In 1950, as the Korean War was heating up, he was lured back into action as a CIA agent in Taiwan, working with the Chinese nationalist forces of Chiang Kai-shek. Nicknamed the "One-Eyed Dragon," Hamilton led combined U.S. and Chinese guerrilla units in clandestine attacks against Communist forces on the Chinese mainland. His role in the covert actions conducted along the southeastern coastline of China is detailed in the book "Raiders of the China Coast" by Frank Holober.

Hamilton was in Taiwan from 1950 to 1954 before he was transferred to Washington. In 1956, he was sent to Germany as an undercover counterintelligence agent working in East Germany and Turkey. He left the CIA in 1959 and took a position as operations officer with the old Civil Defense Administration. He retired in 1973.

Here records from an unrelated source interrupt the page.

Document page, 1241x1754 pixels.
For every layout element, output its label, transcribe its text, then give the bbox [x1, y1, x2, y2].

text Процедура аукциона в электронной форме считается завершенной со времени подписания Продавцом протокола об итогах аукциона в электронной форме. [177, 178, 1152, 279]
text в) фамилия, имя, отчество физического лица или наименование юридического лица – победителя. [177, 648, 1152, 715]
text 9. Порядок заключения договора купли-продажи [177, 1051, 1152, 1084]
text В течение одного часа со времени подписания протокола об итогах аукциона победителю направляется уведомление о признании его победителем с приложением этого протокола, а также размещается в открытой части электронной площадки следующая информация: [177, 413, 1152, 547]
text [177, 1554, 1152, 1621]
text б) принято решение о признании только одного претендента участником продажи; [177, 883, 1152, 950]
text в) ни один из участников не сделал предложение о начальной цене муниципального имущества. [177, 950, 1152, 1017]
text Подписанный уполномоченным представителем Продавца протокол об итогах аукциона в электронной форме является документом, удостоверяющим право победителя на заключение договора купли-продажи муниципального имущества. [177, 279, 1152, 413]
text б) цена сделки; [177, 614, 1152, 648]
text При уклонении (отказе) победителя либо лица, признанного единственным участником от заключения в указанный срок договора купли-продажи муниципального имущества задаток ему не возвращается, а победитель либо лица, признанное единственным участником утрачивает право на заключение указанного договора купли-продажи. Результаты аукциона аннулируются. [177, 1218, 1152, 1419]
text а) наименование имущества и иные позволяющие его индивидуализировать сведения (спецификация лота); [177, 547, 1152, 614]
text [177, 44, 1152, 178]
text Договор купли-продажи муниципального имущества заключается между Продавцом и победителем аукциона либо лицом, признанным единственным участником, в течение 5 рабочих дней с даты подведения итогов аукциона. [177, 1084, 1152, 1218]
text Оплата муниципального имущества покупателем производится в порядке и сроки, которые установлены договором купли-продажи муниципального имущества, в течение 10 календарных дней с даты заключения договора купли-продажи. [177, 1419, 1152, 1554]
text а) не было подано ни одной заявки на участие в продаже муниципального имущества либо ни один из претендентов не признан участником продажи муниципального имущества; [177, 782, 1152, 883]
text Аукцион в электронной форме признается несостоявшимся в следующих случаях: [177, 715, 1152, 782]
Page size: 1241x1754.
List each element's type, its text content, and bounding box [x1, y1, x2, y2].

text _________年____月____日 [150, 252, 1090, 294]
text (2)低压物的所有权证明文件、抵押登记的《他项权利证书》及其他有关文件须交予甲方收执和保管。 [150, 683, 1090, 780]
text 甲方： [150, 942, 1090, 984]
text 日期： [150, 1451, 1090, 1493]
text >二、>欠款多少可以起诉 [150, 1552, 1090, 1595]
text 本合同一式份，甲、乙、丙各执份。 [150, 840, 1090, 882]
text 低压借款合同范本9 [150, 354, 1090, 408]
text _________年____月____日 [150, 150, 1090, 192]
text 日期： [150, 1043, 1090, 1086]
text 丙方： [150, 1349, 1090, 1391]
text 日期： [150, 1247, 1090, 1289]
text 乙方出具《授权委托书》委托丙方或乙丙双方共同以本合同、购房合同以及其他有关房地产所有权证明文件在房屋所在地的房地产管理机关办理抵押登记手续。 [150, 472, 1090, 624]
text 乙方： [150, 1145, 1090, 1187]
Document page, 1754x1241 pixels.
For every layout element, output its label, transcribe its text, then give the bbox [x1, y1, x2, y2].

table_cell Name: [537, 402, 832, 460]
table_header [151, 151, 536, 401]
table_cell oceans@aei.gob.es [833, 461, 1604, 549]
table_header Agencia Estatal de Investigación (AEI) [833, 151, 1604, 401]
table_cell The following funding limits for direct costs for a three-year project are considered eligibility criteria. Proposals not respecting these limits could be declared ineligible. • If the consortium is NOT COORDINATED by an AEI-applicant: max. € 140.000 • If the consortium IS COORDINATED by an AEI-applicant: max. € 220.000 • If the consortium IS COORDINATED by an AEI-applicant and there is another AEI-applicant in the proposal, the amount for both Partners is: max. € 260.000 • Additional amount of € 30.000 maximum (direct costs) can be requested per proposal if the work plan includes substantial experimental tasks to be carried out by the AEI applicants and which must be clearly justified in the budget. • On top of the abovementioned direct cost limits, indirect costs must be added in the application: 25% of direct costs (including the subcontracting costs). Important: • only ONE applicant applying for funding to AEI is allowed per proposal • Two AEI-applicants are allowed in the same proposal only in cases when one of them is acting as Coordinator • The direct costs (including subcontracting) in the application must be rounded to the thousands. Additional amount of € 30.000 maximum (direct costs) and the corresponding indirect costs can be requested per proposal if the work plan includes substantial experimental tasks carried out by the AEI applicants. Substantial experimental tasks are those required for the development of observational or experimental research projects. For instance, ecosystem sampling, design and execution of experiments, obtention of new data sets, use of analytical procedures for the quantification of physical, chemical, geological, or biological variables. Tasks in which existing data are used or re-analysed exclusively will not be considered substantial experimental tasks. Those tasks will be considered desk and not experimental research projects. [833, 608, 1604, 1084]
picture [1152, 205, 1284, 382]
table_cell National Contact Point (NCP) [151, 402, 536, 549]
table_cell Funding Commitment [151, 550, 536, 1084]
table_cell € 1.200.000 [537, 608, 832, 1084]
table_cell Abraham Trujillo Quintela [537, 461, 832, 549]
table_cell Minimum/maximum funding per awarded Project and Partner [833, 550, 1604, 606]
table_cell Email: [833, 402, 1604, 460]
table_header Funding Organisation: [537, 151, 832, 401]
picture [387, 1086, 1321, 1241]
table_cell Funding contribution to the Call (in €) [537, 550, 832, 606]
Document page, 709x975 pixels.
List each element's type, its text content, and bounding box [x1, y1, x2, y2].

In his later years, Hamilton made many visits to France, where he was welcomed as a returning hero of the nation's liberation from Nazi control. Last year, he was awarded the Legion of Honor by the French government.

His wife of 63 years, Grace Cutler Hamilton, died in 2003. A son, Edward, died in 1948. A daughter, Mary Suzanne Hamilton, died in 1997.

Survivors include seven children, Diana Cowell of Huntington, W.Va.; William Hamilton of Ocean City, Md.; Elizabeth Hamilton and Marie Hamilton-Perez, both of Santa Cruz; Richard Hamilton of Clifton, Md.; Patricia Collins of Berkeley Lake, Ga.; and Frank Hamilton of Panama City, Fla.; 15 grandchildren; and three great-grandchildren.